Every entry in this listing should be written out exactly.
Data records START
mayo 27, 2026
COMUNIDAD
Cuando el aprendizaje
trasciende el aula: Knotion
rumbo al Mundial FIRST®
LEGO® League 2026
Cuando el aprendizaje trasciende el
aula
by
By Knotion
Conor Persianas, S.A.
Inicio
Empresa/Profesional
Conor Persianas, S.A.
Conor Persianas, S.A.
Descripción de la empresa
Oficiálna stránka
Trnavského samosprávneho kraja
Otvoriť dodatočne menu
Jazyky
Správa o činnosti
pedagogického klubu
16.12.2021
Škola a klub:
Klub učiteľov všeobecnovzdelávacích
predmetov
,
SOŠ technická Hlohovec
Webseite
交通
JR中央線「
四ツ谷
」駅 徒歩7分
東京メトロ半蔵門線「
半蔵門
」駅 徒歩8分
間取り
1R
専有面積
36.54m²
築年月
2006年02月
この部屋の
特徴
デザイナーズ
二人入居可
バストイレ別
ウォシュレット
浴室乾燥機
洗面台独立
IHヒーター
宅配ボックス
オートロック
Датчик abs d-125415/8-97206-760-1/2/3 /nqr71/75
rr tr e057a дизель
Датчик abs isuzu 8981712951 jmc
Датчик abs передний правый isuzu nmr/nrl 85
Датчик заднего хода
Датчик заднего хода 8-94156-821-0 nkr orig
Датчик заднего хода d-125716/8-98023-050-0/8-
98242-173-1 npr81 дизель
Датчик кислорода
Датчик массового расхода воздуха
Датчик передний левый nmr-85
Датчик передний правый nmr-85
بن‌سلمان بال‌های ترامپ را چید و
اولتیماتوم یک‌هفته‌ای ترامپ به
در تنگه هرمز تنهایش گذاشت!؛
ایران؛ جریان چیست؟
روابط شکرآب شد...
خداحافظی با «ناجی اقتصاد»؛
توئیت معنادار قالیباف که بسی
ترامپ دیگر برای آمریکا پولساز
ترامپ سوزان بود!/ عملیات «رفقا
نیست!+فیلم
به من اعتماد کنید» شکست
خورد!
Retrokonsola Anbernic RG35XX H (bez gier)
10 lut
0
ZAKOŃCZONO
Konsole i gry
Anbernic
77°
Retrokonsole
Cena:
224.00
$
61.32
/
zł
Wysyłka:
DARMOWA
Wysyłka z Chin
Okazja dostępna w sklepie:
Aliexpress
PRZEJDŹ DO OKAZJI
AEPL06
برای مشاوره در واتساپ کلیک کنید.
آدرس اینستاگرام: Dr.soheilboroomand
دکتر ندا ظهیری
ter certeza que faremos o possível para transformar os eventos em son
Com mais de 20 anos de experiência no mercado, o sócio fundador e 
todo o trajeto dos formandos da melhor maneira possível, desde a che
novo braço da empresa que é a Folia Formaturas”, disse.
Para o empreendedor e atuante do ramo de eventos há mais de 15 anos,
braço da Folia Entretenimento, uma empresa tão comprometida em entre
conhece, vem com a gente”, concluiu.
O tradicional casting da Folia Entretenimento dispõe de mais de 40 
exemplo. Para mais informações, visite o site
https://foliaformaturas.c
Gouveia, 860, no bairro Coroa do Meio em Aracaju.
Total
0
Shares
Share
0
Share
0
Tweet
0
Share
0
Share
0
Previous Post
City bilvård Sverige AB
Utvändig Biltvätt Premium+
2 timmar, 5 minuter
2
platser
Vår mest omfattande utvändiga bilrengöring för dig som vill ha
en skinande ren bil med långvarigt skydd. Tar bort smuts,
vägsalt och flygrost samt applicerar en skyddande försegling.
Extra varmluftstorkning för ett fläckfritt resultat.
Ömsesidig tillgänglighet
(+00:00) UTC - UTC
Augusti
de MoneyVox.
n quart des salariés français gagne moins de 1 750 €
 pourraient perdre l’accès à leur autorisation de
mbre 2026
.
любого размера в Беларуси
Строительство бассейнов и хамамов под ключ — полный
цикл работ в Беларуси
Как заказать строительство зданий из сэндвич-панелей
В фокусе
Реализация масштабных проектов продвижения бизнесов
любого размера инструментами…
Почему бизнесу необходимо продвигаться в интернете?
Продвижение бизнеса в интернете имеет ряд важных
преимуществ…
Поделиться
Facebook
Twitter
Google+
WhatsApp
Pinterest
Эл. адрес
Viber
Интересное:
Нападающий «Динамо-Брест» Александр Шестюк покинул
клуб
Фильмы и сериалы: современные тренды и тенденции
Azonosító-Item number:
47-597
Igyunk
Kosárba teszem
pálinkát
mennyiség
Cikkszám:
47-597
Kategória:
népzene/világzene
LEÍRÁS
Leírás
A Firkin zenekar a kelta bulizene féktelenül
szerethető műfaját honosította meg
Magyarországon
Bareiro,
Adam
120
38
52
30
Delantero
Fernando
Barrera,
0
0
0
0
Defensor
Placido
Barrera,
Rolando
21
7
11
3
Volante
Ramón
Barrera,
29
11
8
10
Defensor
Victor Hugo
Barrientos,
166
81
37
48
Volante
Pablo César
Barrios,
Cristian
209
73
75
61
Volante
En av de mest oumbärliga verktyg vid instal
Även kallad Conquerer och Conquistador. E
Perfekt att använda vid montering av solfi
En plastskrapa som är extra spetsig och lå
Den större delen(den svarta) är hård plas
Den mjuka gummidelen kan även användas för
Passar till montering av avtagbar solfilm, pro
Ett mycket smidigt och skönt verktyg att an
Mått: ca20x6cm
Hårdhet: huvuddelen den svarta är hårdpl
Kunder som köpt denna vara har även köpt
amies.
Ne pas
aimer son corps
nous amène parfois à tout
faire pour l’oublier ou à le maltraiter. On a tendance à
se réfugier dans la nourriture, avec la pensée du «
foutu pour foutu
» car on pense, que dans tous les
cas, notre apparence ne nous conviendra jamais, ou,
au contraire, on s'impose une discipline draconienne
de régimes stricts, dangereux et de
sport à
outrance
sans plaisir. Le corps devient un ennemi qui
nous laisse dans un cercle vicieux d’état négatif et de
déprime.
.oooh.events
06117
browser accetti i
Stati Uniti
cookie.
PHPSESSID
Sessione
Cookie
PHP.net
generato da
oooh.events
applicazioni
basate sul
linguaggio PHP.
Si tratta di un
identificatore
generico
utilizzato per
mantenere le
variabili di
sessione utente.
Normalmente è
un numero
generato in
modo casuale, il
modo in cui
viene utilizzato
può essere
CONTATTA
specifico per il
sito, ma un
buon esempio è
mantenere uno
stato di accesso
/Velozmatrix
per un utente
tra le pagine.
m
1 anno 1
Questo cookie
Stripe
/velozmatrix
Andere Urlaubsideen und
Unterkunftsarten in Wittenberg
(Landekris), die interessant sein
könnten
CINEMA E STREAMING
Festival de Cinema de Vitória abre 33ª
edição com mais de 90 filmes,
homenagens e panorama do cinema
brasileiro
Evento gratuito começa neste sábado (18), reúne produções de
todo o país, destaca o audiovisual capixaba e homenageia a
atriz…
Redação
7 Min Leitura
Data records END
** Completed exercise **
mayo 27, 2026
COMUNIDAD
Cuando el aprendizaje
trasciende el aula: Knotion
rumbo al Mundial FIRST®
LEGO® League 2026
Cuando el aprendizaje trasciende el
aula
by
By Knotion
Conor Persianas, S.A.
Inicio
Empresa/Profesional
Conor Persianas, S.A.
Conor Persianas, S.A.
Descripción de la empresa
Oficiálna stránka
Trnavského samosprávneho kraja
Otvoriť dodatočne menu
Jazyky
Správa o činnosti
pedagogického klubu
16.12.2021
Škola a klub:
Klub učiteľov všeobecnovzdelávacích
predmetov
,
SOŠ technická Hlohovec
Webseite
交通
JR中央線「
四ツ谷
」駅 徒歩7分
東京メトロ半蔵門線「
半蔵門
」駅 徒歩8分
間取り
1R
専有面積
36.54m²
築年月
2006年02月
この部屋の
特徴
デザイナーズ
二人入居可
バストイレ別
ウォシュレット
浴室乾燥機
洗面台独立
IHヒーター
宅配ボックス
オートロック
Датчик abs d-125415/8-97206-760-1/2/3 /nqr71/75
rr tr e057a дизель
Датчик abs isuzu 8981712951 jmc
Датчик abs передний правый isuzu nmr/nrl 85
Датчик заднего хода
Датчик заднего хода 8-94156-821-0 nkr orig
Датчик заднего хода d-125716/8-98023-050-0/8-
98242-173-1 npr81 дизель
Датчик кислорода
Датчик массового расхода воздуха
Датчик передний левый nmr-85
Датчик передний правый nmr-85
بن‌سلمان بال‌های ترامپ را چید و
اولتیماتوم یک‌هفته‌ای ترامپ به
در تنگه هرمز تنهایش گذاشت!؛
ایران؛ جریان چیست؟
روابط شکرآب شد...
خداحافظی با «ناجی اقتصاد»؛
توئیت معنادار قالیباف که بسی
ترامپ دیگر برای آمریکا پولساز
ترامپ سوزان بود!/ عملیات «رفقا
نیست!+فیلم
به من اعتماد کنید» شکست
خورد!
Retrokonsola Anbernic RG35XX H (bez gier)
10 lut
0
ZAKOŃCZONO
Konsole i gry
Anbernic
77°
Retrokonsole
Cena:
224.00
$
61.32
/
zł
Wysyłka:
DARMOWA
Wysyłka z Chin
Okazja dostępna w sklepie:
Aliexpress
PRZEJDŹ DO OKAZJI
AEPL06
برای مشاوره در واتساپ کلیک کنید.
آدرس اینستاگرام: Dr.soheilboroomand
دکتر ندا ظهیری
ter certeza que faremos o possível para transformar os eventos em son
Com mais de 20 anos de experiência no mercado, o sócio fundador e 
todo o trajeto dos formandos da melhor maneira possível, desde a che
novo braço da empresa que é a Folia Formaturas”, disse.
Para o empreendedor e atuante do ramo de eventos há mais de 15 anos,
braço da Folia Entretenimento, uma empresa tão comprometida em entre
conhece, vem com a gente”, concluiu.
O tradicional casting da Folia Entretenimento dispõe de mais de 40 
exemplo. Para mais informações, visite o site
https://foliaformaturas.c
Gouveia, 860, no bairro Coroa do Meio em Aracaju.
Total
0
Shares
Share
0
Share
0
Tweet
0
Share
0
Share
0
Previous Post
City bilvård Sverige AB
Utvändig Biltvätt Premium+
2 timmar, 5 minuter
2
platser
Vår mest omfattande utvändiga bilrengöring för dig som vill ha
en skinande ren bil med långvarigt skydd. Tar bort smuts,
vägsalt och flygrost samt applicerar en skyddande försegling.
Extra varmluftstorkning för ett fläckfritt resultat.
Ömsesidig tillgänglighet
(+00:00) UTC - UTC
Augusti
de MoneyVox.
n quart des salariés français gagne moins de 1 750 €
 pourraient perdre l’accès à leur autorisation de
mbre 2026
.
любого размера в Беларуси
Строительство бассейнов и хамамов под ключ — полный
цикл работ в Беларуси
Как заказать строительство зданий из сэндвич-панелей
В фокусе
Реализация масштабных проектов продвижения бизнесов
любого размера инструментами…
Почему бизнесу необходимо продвигаться в интернете?
Продвижение бизнеса в интернете имеет ряд важных
преимуществ…
Поделиться
Facebook
Twitter
Google+
WhatsApp
Pinterest
Эл. адрес
Viber
Интересное:
Нападающий «Динамо-Брест» Александр Шестюк покинул
клуб
Фильмы и сериалы: современные тренды и тенденции
Azonosító-Item number:
47-597
Igyunk
Kosárba teszem
pálinkát
mennyiség
Cikkszám:
47-597
Kategória:
népzene/világzene
LEÍRÁS
Leírás
A Firkin zenekar a kelta bulizene féktelenül
szerethető műfaját honosította meg
Magyarországon
Bareiro,
Adam
120
38
52
30
Delantero
Fernando
Barrera,
0
0
0
0
Defensor
Placido
Barrera,
Rolando
21
7
11
3
Volante
Ramón
Barrera,
29
11
8
10
Defensor
Victor Hugo
Barrientos,
166
81
37
48
Volante
Pablo César
Barrios,
Cristian
209
73
75
61
Volante
En av de mest oumbärliga verktyg vid instal
Även kallad Conquerer och Conquistador. E
Perfekt att använda vid montering av solfi
En plastskrapa som är extra spetsig och lå
Den större delen(den svarta) är hård plas
Den mjuka gummidelen kan även användas för
Passar till montering av avtagbar solfilm, pro
Ett mycket smidigt och skönt verktyg att an
Mått: ca20x6cm
Hårdhet: huvuddelen den svarta är hårdpl
Kunder som köpt denna vara har även köpt
amies.
Ne pas
aimer son corps
nous amène parfois à tout
faire pour l’oublier ou à le maltraiter. On a tendance à
se réfugier dans la nourriture, avec la pensée du «
foutu pour foutu
» car on pense, que dans tous les
cas, notre apparence ne nous conviendra jamais, ou,
au contraire, on s'impose une discipline draconienne
de régimes stricts, dangereux et de
sport à
outrance
sans plaisir. Le corps devient un ennemi qui
nous laisse dans un cercle vicieux d’état négatif et de
déprime.
.oooh.events
06117
browser accetti i
Stati Uniti
cookie.
PHPSESSID
Sessione
Cookie
PHP.net
generato da
oooh.events
applicazioni
basate sul
linguaggio PHP.
Si tratta di un
identificatore
generico
utilizzato per
mantenere le
variabili di
sessione utente.
Normalmente è
un numero
generato in
modo casuale, il
modo in cui
viene utilizzato
può essere
CONTATTA
specifico per il
sito, ma un
buon esempio è
mantenere uno
stato di accesso
/Velozmatrix
per un utente
tra le pagine.
m
1 anno 1
Questo cookie
Stripe
/velozmatrix
Andere Urlaubsideen und
Unterkunftsarten in Wittenberg
(Landekris), die interessant sein
könnten
CINEMA E STREAMING
Festival de Cinema de Vitória abre 33ª
edição com mais de 90 filmes,
homenagens e panorama do cinema
brasileiro
Evento gratuito começa neste sábado (18), reúne produções de
todo o país, destaca o audiovisual capixaba e homenageia a
atriz…
Redação
7 Min Leitura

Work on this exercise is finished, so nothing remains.